Drive already mounted at /content/gdrive; to attempt to forcibly remount, call drive.mount("/content/gdrive", force_remount=True).
Reviews file read successfully


# Load the spacy NLP library

This library will be used to perform Named Entity Recognition

In [0]:
import spacy
from spacy import displacy
nlp = spacy.load('en')

Now examine a particular review, specified by the first line of the code cell below. This code cell prints the entities found in teh review as well as teh type of entity. The different entity codes are listed here:https://spacy.io/api/annotation#named-entities
For example, the code 'LOC' means a location. 

In [0]:
review_number = 1 # change this number to any review number desired

selected_review = reviews.iloc[review_number]
selected_review_text = selected_review["Review Text"]

print(selected_review_text)
print()
print()

doc = nlp(selected_review_text) 
print("Entities found in review #{}:".format(review_number))
print('ENTITY\t\t\tTYPE')
for X in doc.ents:
  print("{:<16}\t{}".format(X.text,X.label_))
print()


ok i had a one day stay in nyc on business and wanted to splurge a bit. after searching through dozens of hotels on essentravel.com i found the sherry netherland. the price was $700 a night but i said what the heck.i was not dissapointed. the staff were more than helpful, the rooms were opulent and clean, i had a great stay. if you want to splurge a bit, give the sherry a try. its great!!


Entities found in review #1:
ENTITY			TYPE
one day         	DATE
dozens          	CARDINAL
700             	MONEY



We can also print the entity tags that are applied to each token. The first tag is a B or I, indictaing whether this token is the beginning of the entity or 'inside' the entity (i.e. not the first token).
An 'O' means no entity. The code below only prints the entity information for tokens that are entities. 

In [0]:
for token in doc:
  if token.ent_iob_ != 'O':
    print("{:<16}\t{}\t{}".format(token.text, token.ent_iob_, token.ent_type_))

one             	B	DATE
day             	I	DATE
dozens          	B	CARDINAL
700             	B	MONEY


We can also display a more intuitive rendering of entities, which again uses the entity codes.

In [0]:
displacy.render(doc, jupyter=True, style='ent')
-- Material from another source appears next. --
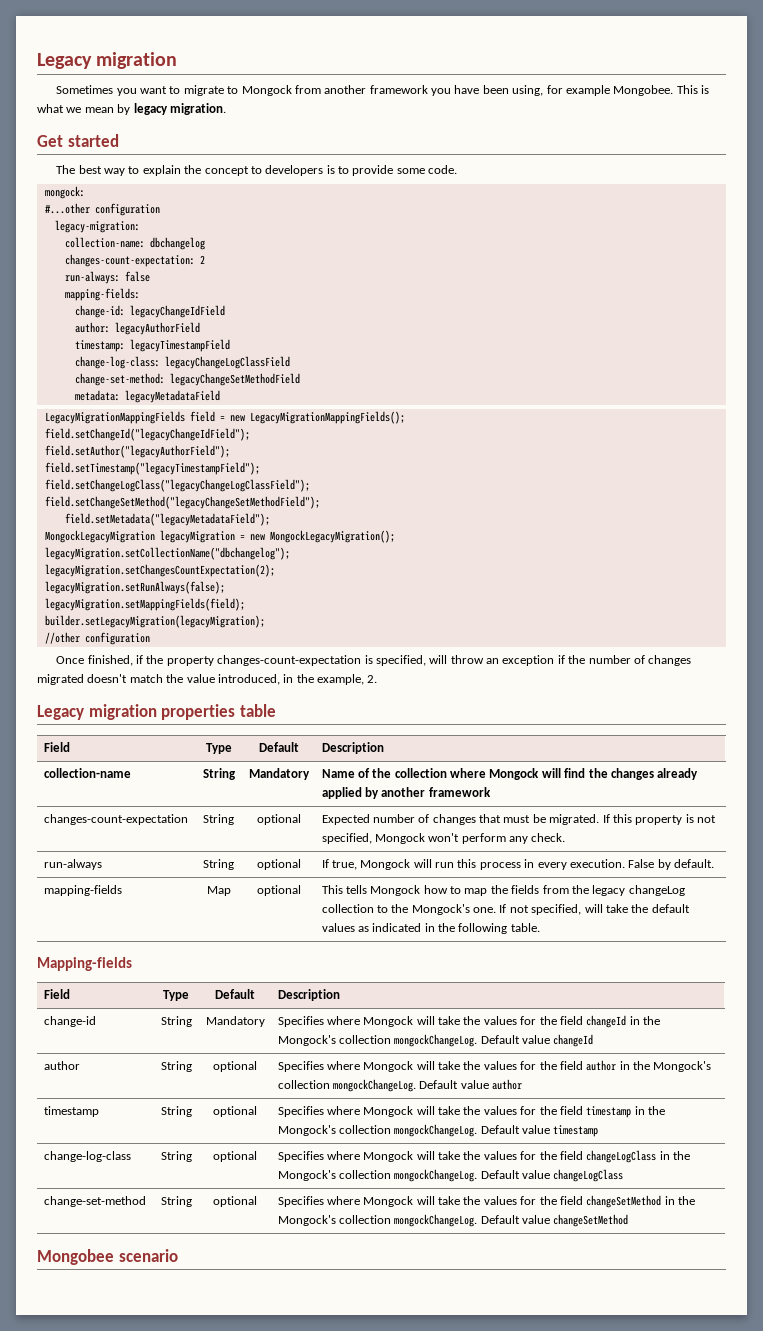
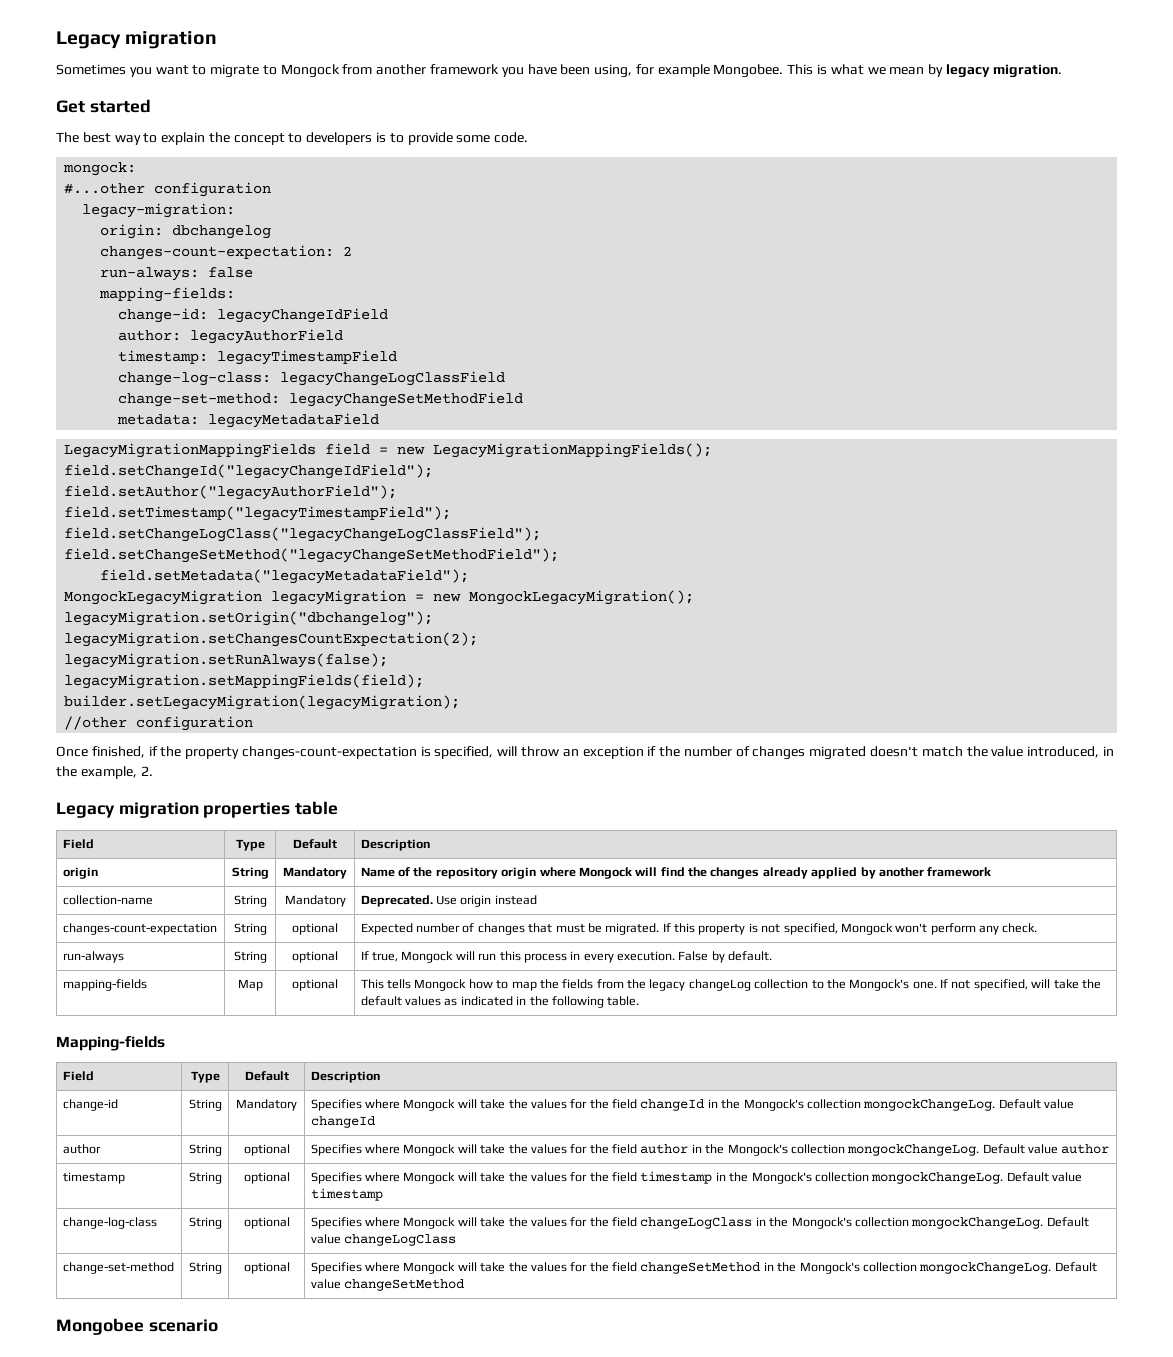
[64,237,145,248] collection-name: -> [100,224,164,239] origin:
[44,547,290,560] legacyMigration.setCollectionName("dbchangelog"); -> [64,611,434,626] legacyMigration.setOrigin("dbchangelog");
[43,768,131,778] collection-name -> [62,867,98,879] origin
[394,768,447,778] collection -> [435,867,537,879] repository origin
(491, 792) none -> [62,895,153,905] [233,895,267,907] [284,895,346,907] [360,895,537,907] // collection-name | String | Mandatory | Deprecated. Use origin instead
You could simply type any text you like into the string below to see what entities it contains.

In [0]:
text = "IBM released earnings of $5 per share today. I went to New york City and then NYC."
doc = nlp(text)
displacy.render(doc, jupyter=True, style='ent')

In [0]:
text = "But Google is starting from behind."

ex = [{"text": text,
       "ents": [{"start": 4, "end": 10, "label": "ORG"},{"start": 13, "end": 22, "label": "ACT"}]
      }]
html = displacy.render(ex, style="ent", manual=True, jupyter=True)